## PROMPT
Every line of the listing below is to be duplicated exactly, with the pictures left out.

## DATA PROVIDED
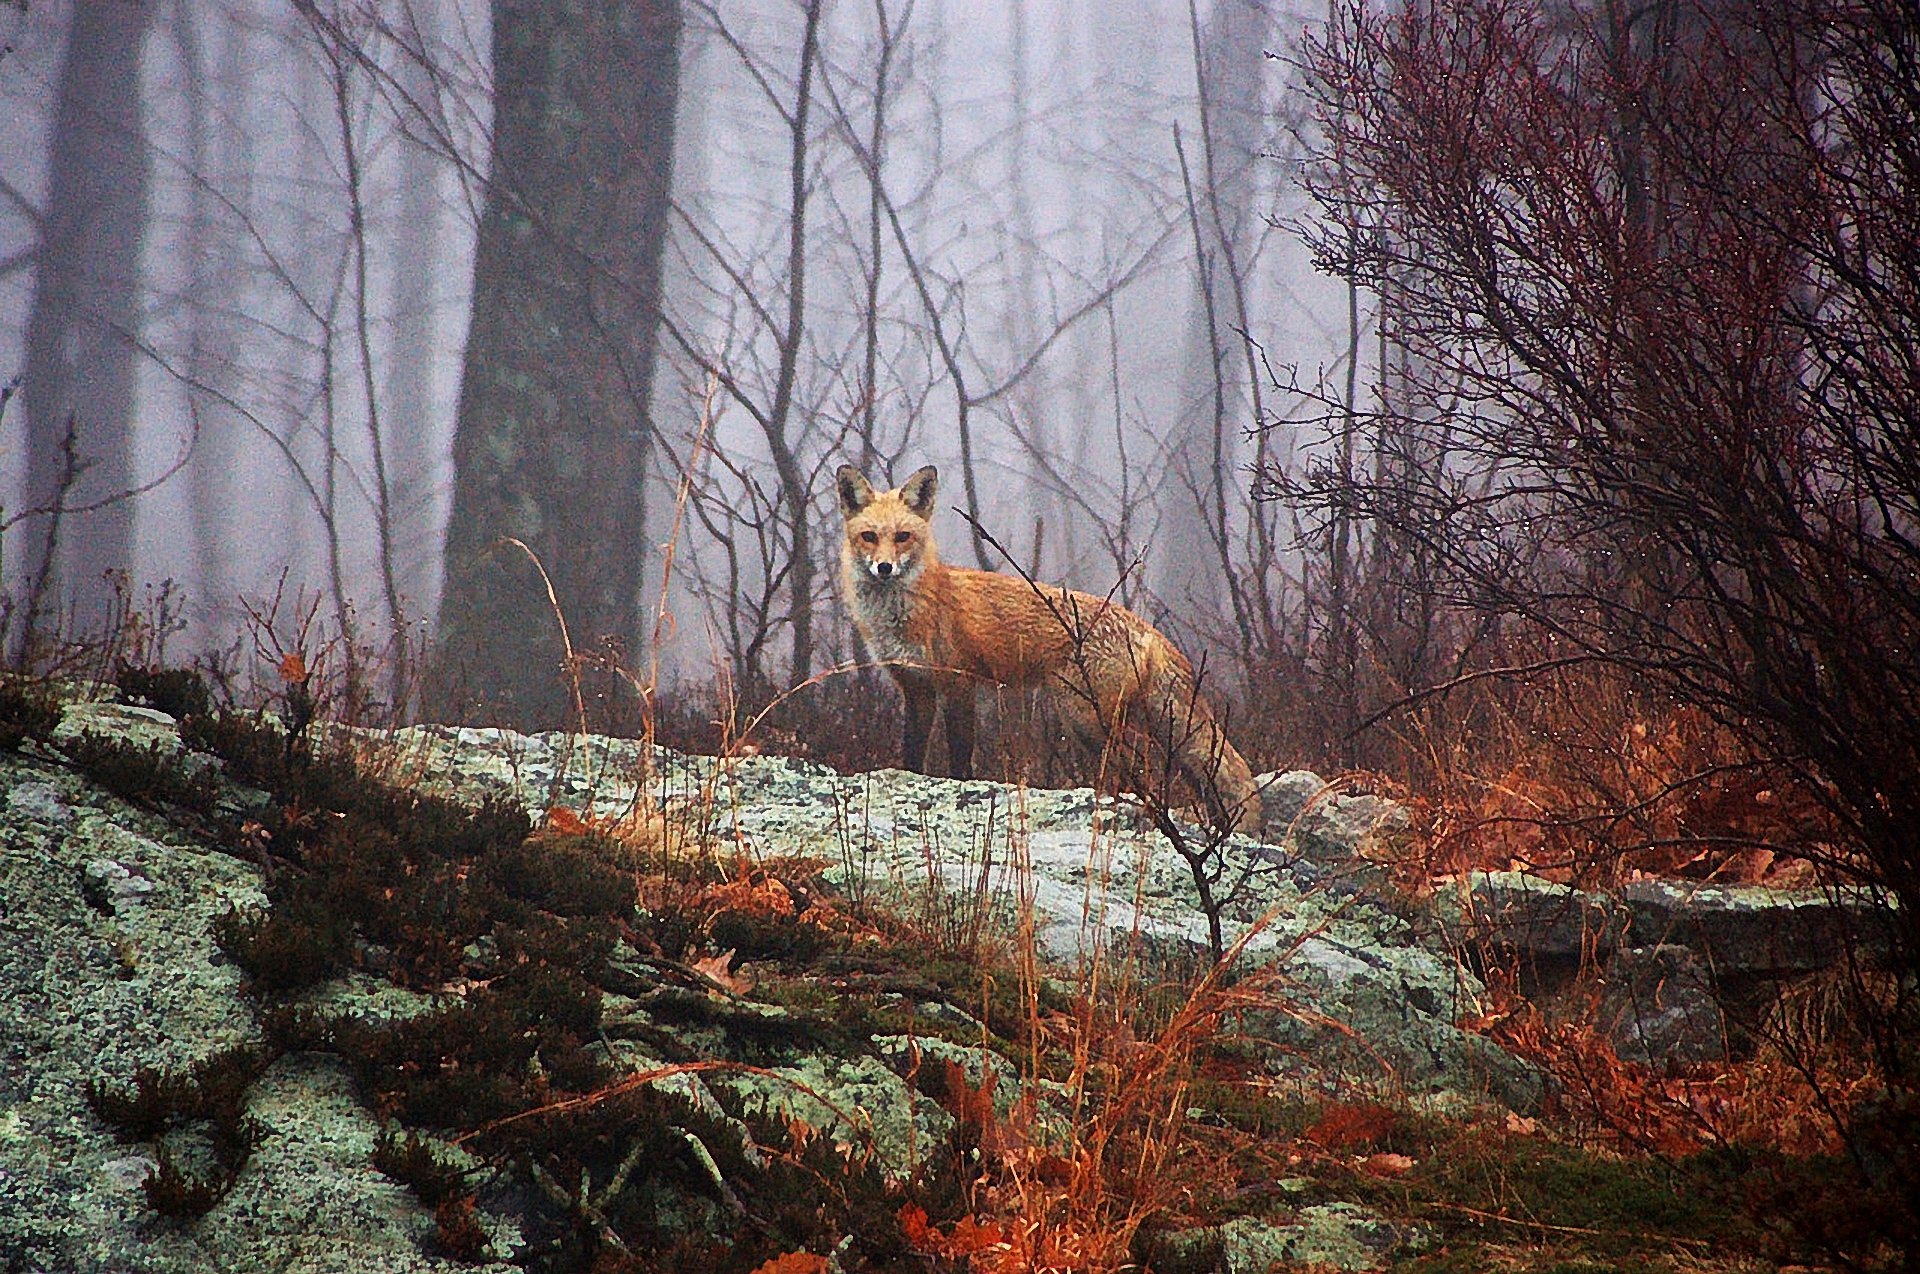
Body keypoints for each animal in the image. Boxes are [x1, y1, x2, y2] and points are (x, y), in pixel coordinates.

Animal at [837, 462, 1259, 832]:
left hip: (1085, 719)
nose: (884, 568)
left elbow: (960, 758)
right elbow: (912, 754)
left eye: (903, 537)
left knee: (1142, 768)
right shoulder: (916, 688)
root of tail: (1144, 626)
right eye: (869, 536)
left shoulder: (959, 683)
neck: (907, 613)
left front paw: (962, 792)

## RESPONSE
Body keypoints for each animal in the image. Boxes are [x1, y1, x2, y2] and points are (x, y), in pixel coordinates.

Animal at [837, 462, 1259, 832]:
left hip: (1085, 719)
nose: (884, 568)
left elbow: (960, 758)
right elbow: (912, 754)
left eye: (903, 537)
left knee: (1142, 768)
right shoulder: (916, 688)
root of tail: (1144, 626)
right eye: (869, 536)
left shoulder: (959, 683)
neck: (907, 613)
left front paw: (962, 792)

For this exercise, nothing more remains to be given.